Arrivava in punta di piedi, salutava con un «buongiorno» stentoreo, un po' teatrale, metteva il bastone sotto il braccio, quel bastone che forse era soltanto un vezzo, e chiedeva il permesso di fare qualche fotocopia. Ci pensate? Lino Pellegrini, il sodale di Curzio Malaparte che a lui s'ispirò per il suo Kaputt, il cittadino di tutto (ma proprio tutto) il mondo, oceani compresi, l'inviato per eccellenza di guerra e di pace che teneva casa ovunque e da nessuna parte, chiedeva a noi, scribacchini con la metà dei suoi anni e già doppiamente ingobbiti, rispetto a lui, dalle misere battaglie quotidiane con il computer, il permesso di fare delle fotocopie!

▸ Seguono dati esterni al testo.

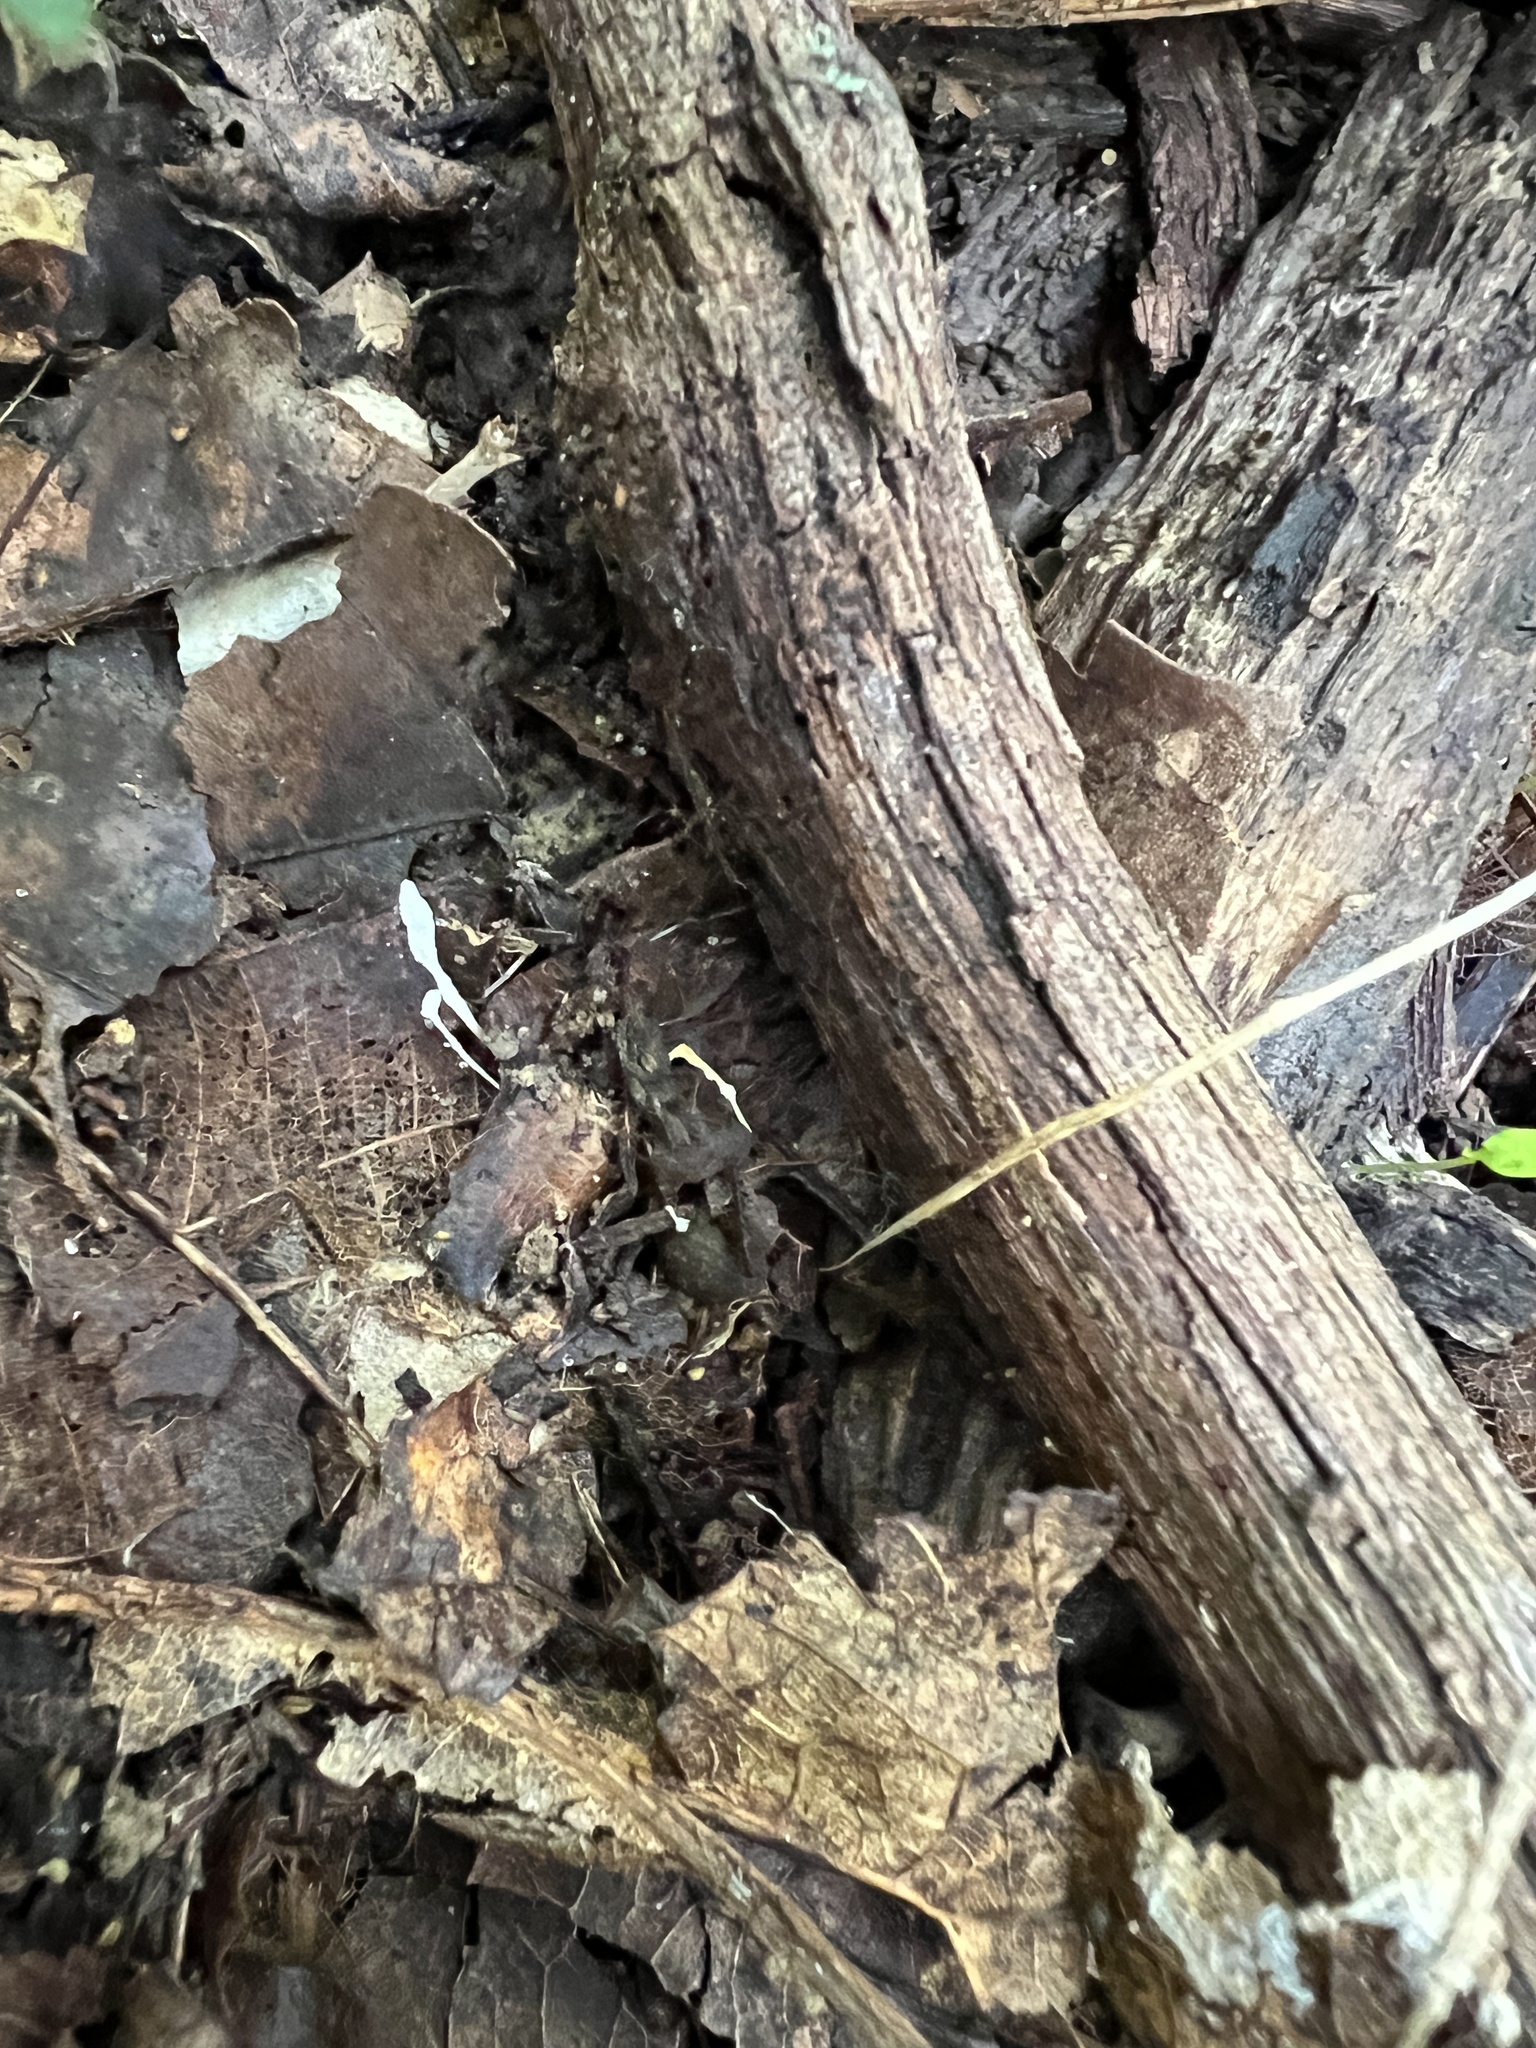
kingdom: Fungi
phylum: Ascomycota
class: Sordariomycetes
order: Hypocreales
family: Cordycipitaceae
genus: Cordyceps
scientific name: Cordyceps tenuipes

Uomo d'altri tempi, quelli attuali Pellegrini li sopportava come fossero una tormenta a Leningrado, una tempesta di sabbia nel Sahara, un'immersione in cerca del cacciatorpediniere «Nullo». Se li faceva scorrere sotto i baffetti bianchi, sotto i piedi che avevano calcato i palcoscenici della Storia del Novecento. Nato a Paese, nel Trevigiano, aveva fatto dell'intero pianeta il proprio paese. Tre anni fa, intervistato dal nostro Cristiano Gatti in occasione dei suoi 95 anni, aveva ricordato l'esordio di avventuroso testimone al servizio di un pubblico allora molto più di oggi attento e partecipe alle narrazioni in prima persona. «Nell'agosto del '39, a 24 anni, mi trovo nell'estremo nord della Finlandia, in un fiordo sull'oceano Artico. Casualmente trovo un peschereccio italiano, “Il Tonno”, però impegnato a cercare merluzzi. Chiedo di imbarcarmi: così, per il gusto di provare. I pescatori mi accolgono, salpiamo in alto mare, ma dopo pochi giorni scoppia la guerra».
Viaggi e libri, articoli e memorie, testimonianze raccolte e regalate a futura memoria. Questo è stato Lino Pellegrini per il Giornale e per chi ha avuto la fortuna di conoscerlo.